The mob grew more frenzied as the gunmen dragged the two surviving Americans from the cab of their bullet-ridden lorry and forced them to kneel on the street.
Killing one of the men with a rifle round fired into the back of his head, they doused the other with petrol and set him alight. Barefoot children, yelping in delight, piled straw on to the screaming man’s body to stoke the flames.
It had taken just one wrong turn for disaster to unfold. Less than a mile from the base it was heading to, the convoy turned left instead of right and lumbered down one of the most anti-American streets in Iraq, a narrow bottleneck in Duluiya town, on a peninsular jutting into the Tigris river named after the Jibouri tribe that lives there.
As the lorries desperately tried to reverse out, dozens of Sunni Arab insurgents wielding rocket launchers and automatic rifles emerged from their homes.
The gunmen were almost certainly emboldened by the fact that the American soldiers escorting the convoy would not have been able to respond quickly enough.

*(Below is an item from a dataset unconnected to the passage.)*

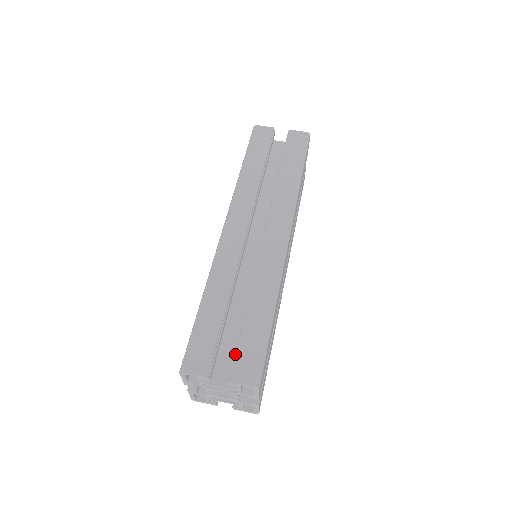
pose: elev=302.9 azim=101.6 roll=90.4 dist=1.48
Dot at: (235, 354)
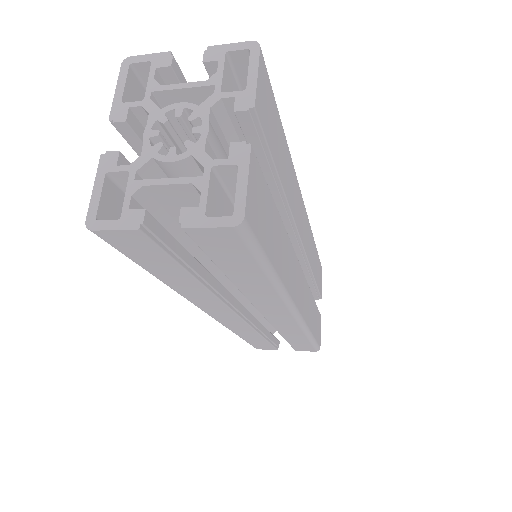
Dot at: occluded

“The hatches of the humvees were closed,” said Capt Andrew Staples, a member of the Task Force Liberty 1-15 battalion that patrols Duluiya and other small towns on the eastern bank of the Tigris, who spoke to soldiers involved.
Within minutes, four American contractors, all employees of the Halliburton subsidiary Kellog, Brown & Root, were dead. The jubilant crowd dragged their corpses through the street, chanting anti-US slogans. An investigation has been launched into why the contractors were not better protected.
Perhaps fearful of public reaction in America, where support for the war is falling, US officials suppressed details of the Sept 20 attack, which bore a striking resemblance to the murder of four other contractors in Fallujah last year.
Duluiya, located in the notorious Sunni triangle, is much smaller than Fallujah but no less violent, even if events here rarely make the news.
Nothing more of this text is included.